"It profits me but little that a vigilant authority always protects the tranquillity of my pleasures and constantly averts all dangers from my path, without my care or concern, if this same authority is the absolute master of my liberty and my life."

--Alexis de Tocqueville, Democracy in America

Sunday, September 11, 2011

Thoughts on Other People's Thoughts on 9/11



Much will be written about 9/11 today, and much of it will have the tone of this article in the USA Weekend magazine insert in today's Sunday Milwaukee Journal-Sentinel by Lester Holt of NBC News entitled "Our Differences Melted Away":


There is no sugarcoating the events of 9/11.   But those horrible days led to some of America's proudest moments.   If we could all recommit ourselves to looking out for one another just as we did in those dark days, we could ensure that part of 9/11's legacy is that it made us all more compassionate and caring.  

When people reach out, it reminds us that we can still have this incredible measure of control -- maybe not to singlehandedly fix things but to make a small difference that can become something larger.   Volunteering on Make a Difference Day is your chance to step up and be a part of the solution.

"No sugarcoating"?   Really?   To me, this is a glazed doughnut of gooey do-gooderness.    Is the appropriate reaction for mature citizens of a democracy, the world's sole remaining super-power, to an attack against its citizens in its most important city to volunteer on "Make a Difference Day"?    Really?  

The same magazine has an article about children born on 9/11:

Much has changed since that sunny day in September turned dark with smoke and dust and tragedy.   Yet, these children remind us what has remained constant:  our resilience and our ability to move forward in the face of uncertainty.
"Tragedy"... the word will be everywhere today.   But, to me, 9/11 wasn't a "tragedy" like a natural disaster.   That picture above isn't a photo of a tornado or a weather map showing a hurricane.   It was an act of war by an enemy that we now know to be al Qaeda and, more generally, radical Islam.   But you will look far and wide to see any mass media story on 9/11 today that talks very much, if at all, about radical Islam and its continuing threat, except to say gauzy liberal cliches about how we need to reach out and understand and celebrate diversity.   In the USA Weekend magazine in my paper, there was nary a word about Islam.  It's as if we've all agreed to talk about 9/11 in the passive voice.... events happened, tragedies occurred, but the agency of those actions is completely hidden.    We were the passive victims of a tragedy.   Not:  "Radical Islamists, mostly from Saudi Arabia, murdered 3,000 innocent Americans."   But, as Orwell taught us sixty-plus years ago, political will is entwined with political language.   We speak in the passive voice because we have largely become a passive people.   As the saying go, we're like the guy who won't take his own side in an argument.  

Mark Steyn makes a similar point in NRO in an article aptly entitled "Let's Roll Over":



Waiting to be interviewed on the radio the other day, I found myself on hold listening to a public-service message exhorting listeners to go to 911day.org and tell their fellow citizens how they would be observing the tenth anniversary of the, ah, “tragic events.” There followed a sound bite of a lady explaining that she would be paying tribute by going and cleaning up an area of the beach.

Great!

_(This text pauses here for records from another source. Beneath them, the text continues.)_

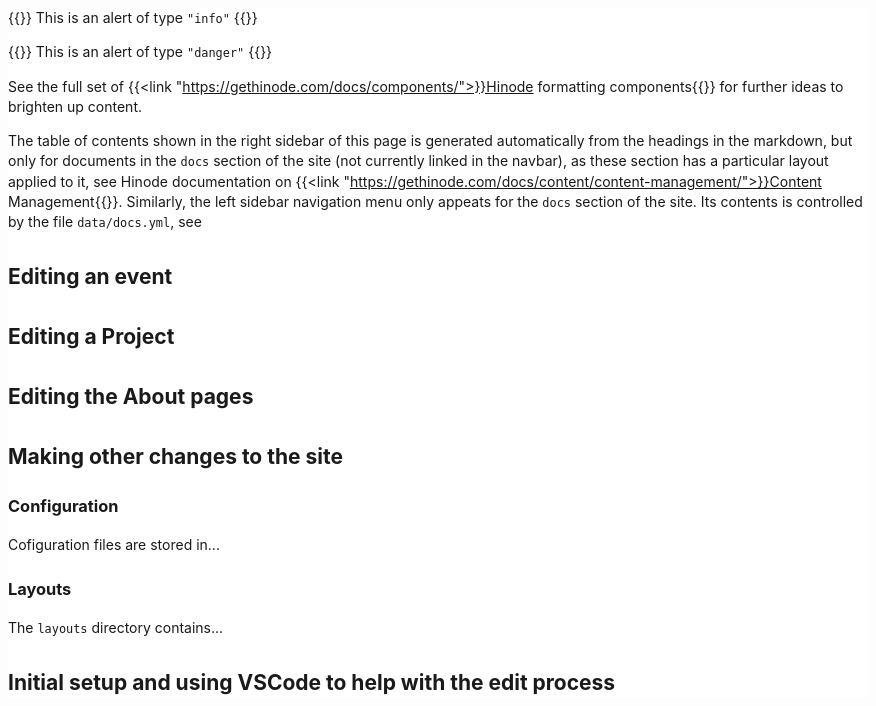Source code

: {{<alert alert-type="info">}}
This is an alert of type `"info"`
{{</alert>}}

{{<alert alert-type="danger">}}
This is an alert of type `"danger"`
{{</alert>}}

See the full set of {{<link "https://gethinode.com/docs/components/">}}Hinode formatting components{{</link>}} for further ideas to brighten up content.

The table of contents shown in the right sidebar of this page is generated automatically from the headings in the markdown, but only for documents in the `docs` section of the site (not currently linked in the navbar), as these section has a particular layout applied to it, see Hinode documentation on {{<link "https://gethinode.com/docs/content/content-management/">}}Content Management{{</link>}}.
Similarly, the left sidebar navigation menu only appeats for the `docs` section of the site. Its contents is controlled by the file `data/docs.yml`, see 

## Editing an event

## Editing a Project

## Editing the About pages

## Making other changes to the site

### Configuration

Cofiguration files are stored in...

### Layouts

The `layouts` directory contains...

## Initial setup and using VSCode to help with the edit process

Who could object to that? Anything else? Well, another lady pledged that she “will continue to discuss anti-bullying tactics with my grandson.”

Meanwhile, on the other side of the world, I can guarantee that there will be celebrations in the West Bank and Gaza, in Syria, in pockets of Iraq, in Iran, in pockets of Afghanistan, in Pakistan.... celebrations of a military victory over the Great Satan, America.   And, meanwhile, perhaps closer to home, the FBI is searching for terrorists plotting attacks on 9/11/11.   Lest we forget.